**Task list**:
A. List every section heading in the passage on chip sealing roads.
B. Reproduce the passage on chip sealing roads, starting with "Preliminary Road Preparation" and going on through "off the street.".
C. Take the passage on chip sealing roads further, picking up after its final sentence.

**Quoted passage**:
Preliminary Road Preparation

  • If needed, roads will be prepared by repairing potholes, sealing cracks and pre-leveling rough surfaces. Crews will, if needed, prepare road shoulders by removing excess debris and vegetation to ensure the chip seal treatment covers the entire road surface and water can flow off the street.
  • Brush cutting, road sweeping, and other preparation work takes place prior to the chip seal placement.

Chip Seal Placement

  • A layer of asphalt oil (chip binder) is applied to the road when weather is sufficiently warm and dry.
  • This step is immediately followed by a layer of crushed rock, creating a “chip seal.”
  • The chips are pressed into place by a roller and the road is immediately usable. However, the compaction and adherence of chips to the asphalt binder improves with time. Slow traffic is recommended.
  • Crews will return within a week to sweep up loose gravel.
  • Crews will then return again and apply another layer of asphalt oil, known as the fog seal, which will seal the surface and make the surface black.
  • After a specified cure time, crews will then return again to stripe the roads and replace pavement markings.

During Construction

  • During construction roads will remain open, but will be reduced to one lane.
  • Roads will be open to all traffic at the end of each work day.
  • Reduced speed limits will be posted where necessary during and after the chip seal work.
  • Adhering to this temporary reduced speed limit will minimize the likelihood of loose chips and possible damage to a vehicle’s body or windshield. Faster speeds and turning movements may compromise the resulting quality and life expectancy of the new road surface.

**Entries provided**:

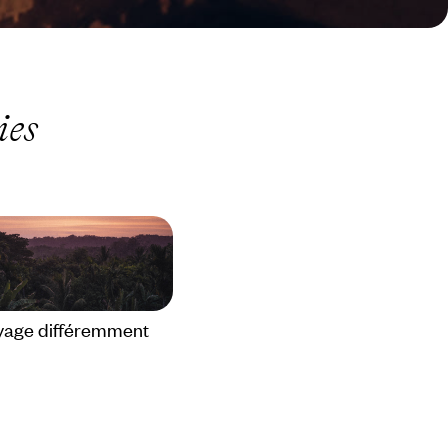
ies
yage différemment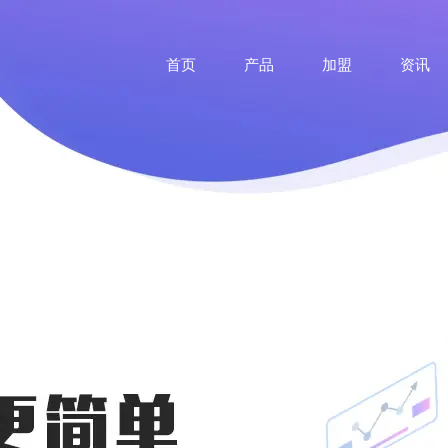
首页
产品
加盟
资讯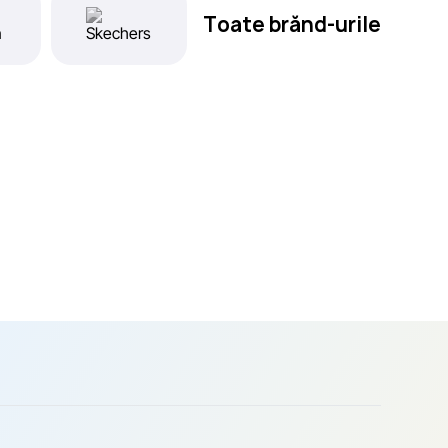
Toate brănd-urile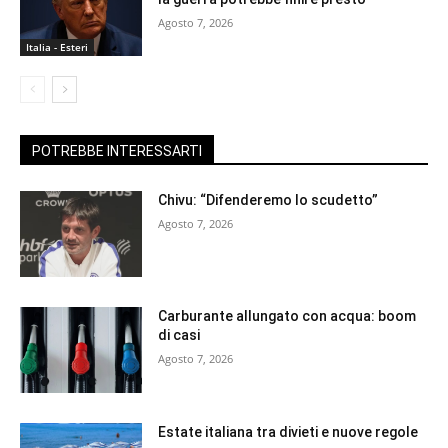
Agosto 7, 2026
Italia - Esteri
POTREBBE INTERESSARTI
Chivu: “Difenderemo lo scudetto”
Agosto 7, 2026
Carburante allungato con acqua: boom
di casi
Agosto 7, 2026
Estate italiana tra divieti e nuove regole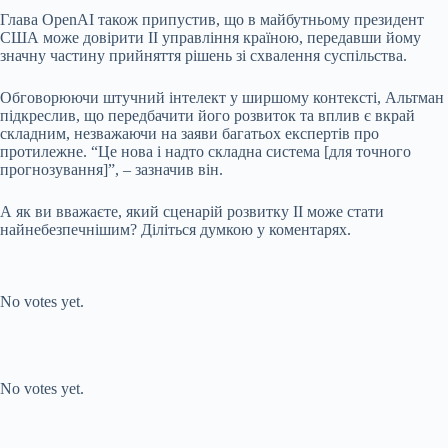
Глава OpenAI також припустив, що в майбутньому президент
США може довірити ІІ управління країною, передавши йому
значну частину прийняття рішень зі схвалення суспільства.
Обговорюючи штучний інтелект у ширшому контексті, Альтман
підкреслив, що передбачити його розвиток та вплив є вкрай
складним, незважаючи на заяви багатьох експертів про
протилежне. “Це нова і надто складна система [для точного
прогнозування]”, – зазначив він.
А як ви вважаєте, який сценарій розвитку ІІ може стати
найнебезпечнішим? Діліться думкою у коментарях.
Submit Rating
Rate this item:
No votes yet.
Submit Rating
Rate this item:
No votes yet.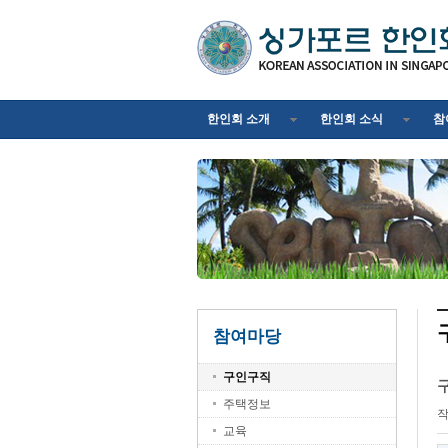
한인회 소개
한인회 소식
참
참여마당
구인구직
구
주택정보
교육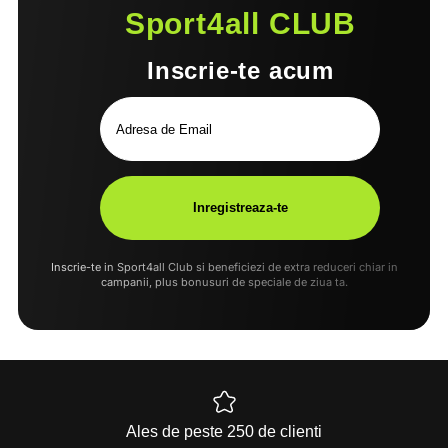
Sport4all CLUB
Inscrie-te acum
Inscrie-te in Sport4all Club si beneficiezi de extra reduceri chiar in
campanii, plus bonusuri de speciale de ziua ta.
Ales de peste 250 de clienti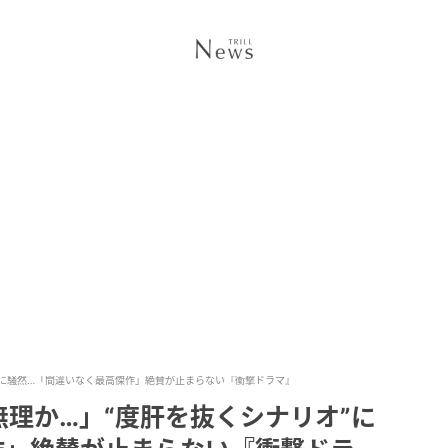
”に騒然…「間違いなく最高傑作」絶賛が止まらない『衝撃ドラマ』
理か…」“度肝を抜くシナリオ”に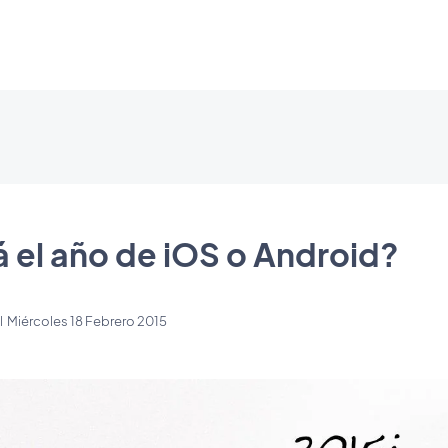
á el año de iOS o Android?
l
Miércoles 18 Febrero 2015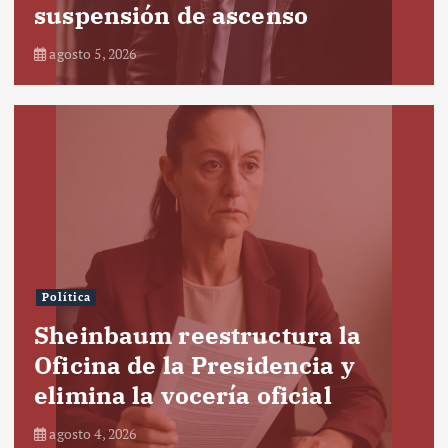
suspensión de ascenso
agosto 5, 2026
Política
Sheinbaum reestructura la
Oficina de la Presidencia y
elimina la vocería oficial
agosto 4, 2026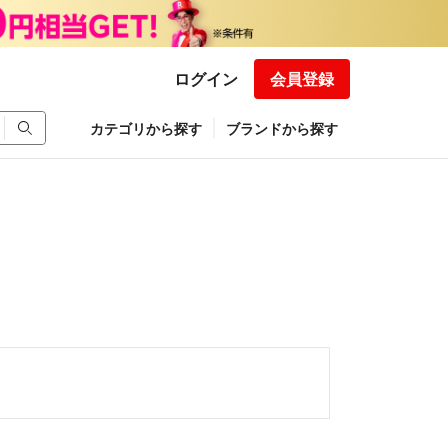
ログイン
会員登録
カテゴリから探す
ブランドから探す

**Numbered responses**:
A.
Preliminary Road Preparation
Chip Seal Placement
During Construction

B.
Preliminary Road Preparation

  • If needed, roads will be prepared by repairing potholes, sealing cracks and pre-leveling rough surfaces. Crews will, if needed, prepare road shoulders by removing excess debris and vegetation to ensure the chip seal treatment covers the entire road surface and water can flow off the street.

C.
  • Crews will post signs in each neighborhood before work is expected to begin.

Frequently Asked Questions

Why chip seal? 

Chip seal is a cost-effective method to preserve pavement that is in good condition, compared to asphalt. Asphalt is typically used on streets that are in fair to poor condition. The treatment selection is part of the City’s Pavement Management Program, which assesses and prioritizes treatment of City streets. This system is designed with a more cost-effective approach, recognizing it is better to treat streets with lower-cost, preventative treatments than to wait until the street condition deteriorates to the point that major rehabilitation or reconstruction is required.

Does chip seal look and feel different than asphalt?

Yes, chip seal has larger rock pieces than asphalt making it a rougher surface. Chip seal comes in both grey and black, while asphalt is typically black. Chip seal also smooths out over time as vehicles drive on it. Eventually, it will look and feel similar to asphalt.

Will there be loose rock that needs to be swept up?

Yes, chip seal process generates excess rock that will be swept up.